## ASSIGNED TASK:
Your task is to copy every line below that contains the word "processed".

## EXERCISE INPUTS:
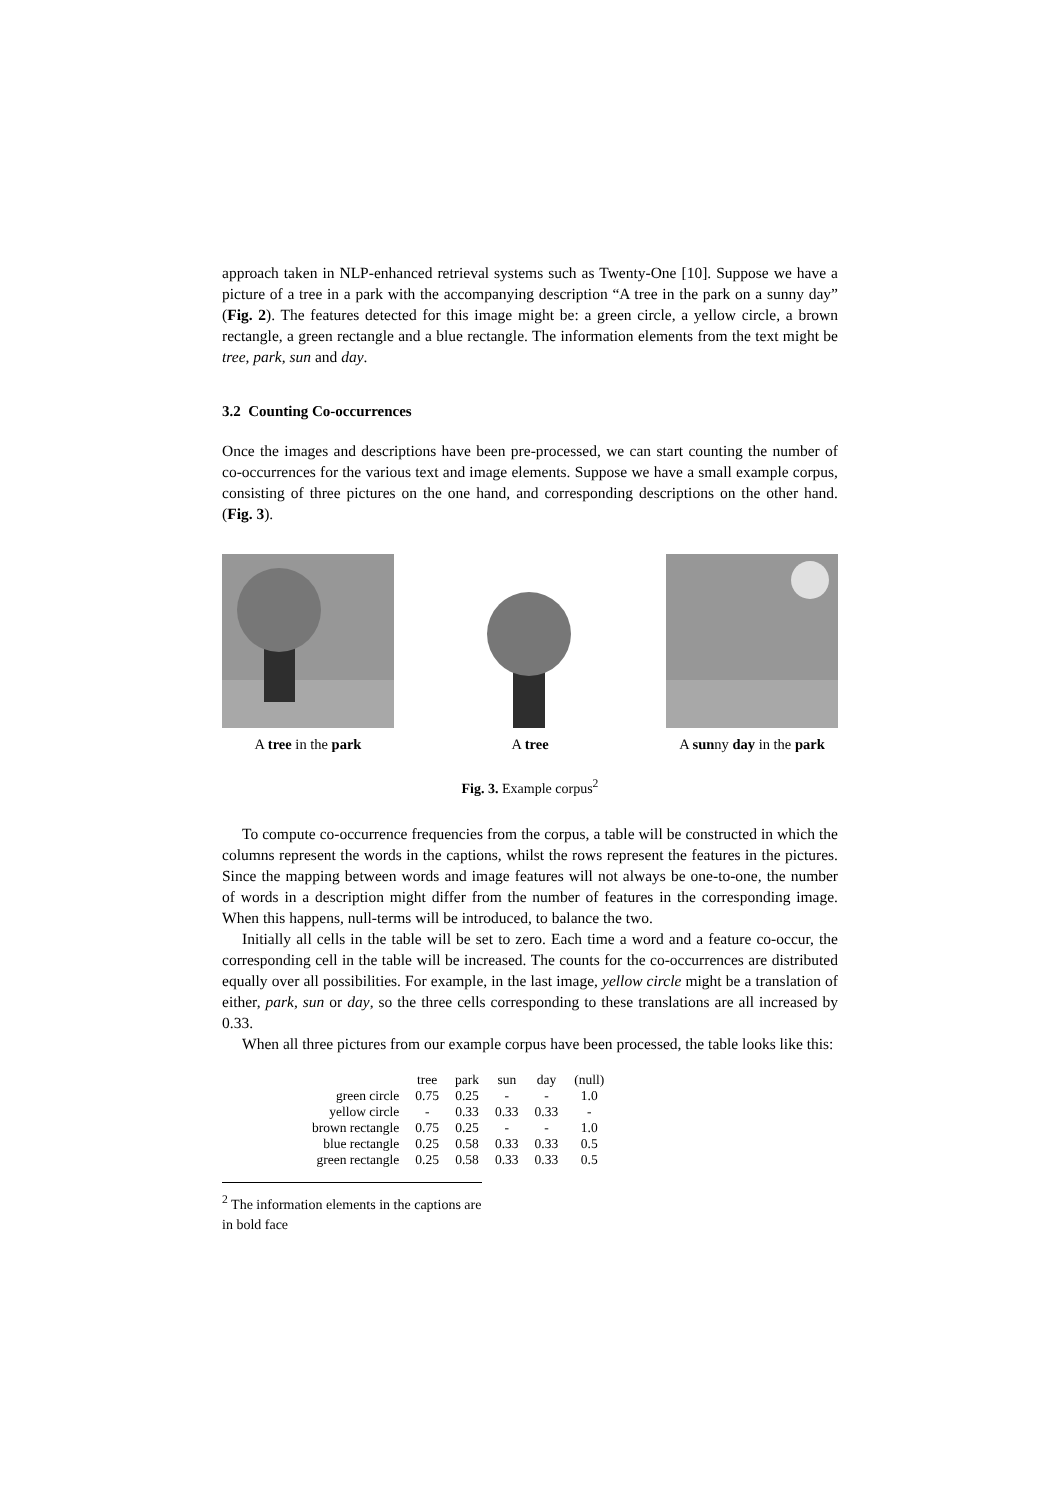approach taken in NLP-enhanced retrieval systems such as Twenty-One [10]. Suppose we have a picture of a tree in a park with the accompanying description “A tree in the park on a sunny day” (Fig. 2). The features detected for this image might be: a green circle, a yellow circle, a brown rectangle, a green rectangle and a blue rectangle. The information elements from the text might be tree, park, sun and day.
3.2 Counting Co-occurrences
Once the images and descriptions have been pre-processed, we can start counting the number of co-occurrences for the various text and image elements. Suppose we have a small example corpus, consisting of three pictures on the one hand, and corresponding descriptions on the other hand. (Fig. 3).
A tree in the park A tree A sunny day in the park
Fig. 3. Example corpus<sup>2</sup>
To compute co-occurrence frequencies from the corpus, a table will be constructed in which the columns represent the words in the captions, whilst the rows represent the features in the pictures. Since the mapping between words and image features will not always be one-to-one, the number of words in a description might differ from the number of features in the corresponding image. When this happens, null-terms will be introduced, to balance the two.
Initially all cells in the table will be set to zero. Each time a word and a feature co-occur, the corresponding cell in the table will be increased. The counts for the co-occurrences are distributed equally over all possibilities. For example, in the last image, yellow circle might be a translation of either, park, sun or day, so the three cells corresponding to these translations are all increased by 0.33.
When all three pictures from our example corpus have been processed, the table looks like this:
| | tree | park | sun | day | (null) |
| --- | --- | --- | --- | --- | --- |
| green circle | 0.75 | 0.25 | - | - | 1.0 |
| yellow circle | - | 0.33 | 0.33 | 0.33 | - |
| brown rectangle | 0.75 | 0.25 | - | - | 1.0 |
| blue rectangle | 0.25 | 0.58 | 0.33 | 0.33 | 0.5 |
| green rectangle | 0.25 | 0.58 | 0.33 | 0.33 | 0.5 |
<sup>2</sup> The information elements in the captions are in bold face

## SOLVED EXERCISE:
Once the images and descriptions have been pre-processed, we can start counting the number of co-occurrences for the various text and image elements. Suppose we have a small example corpus, consisting of three pictures on the one hand, and corresponding descriptions on the other hand. (Fig. 3).
When all three pictures from our example corpus have been processed, the table looks like this:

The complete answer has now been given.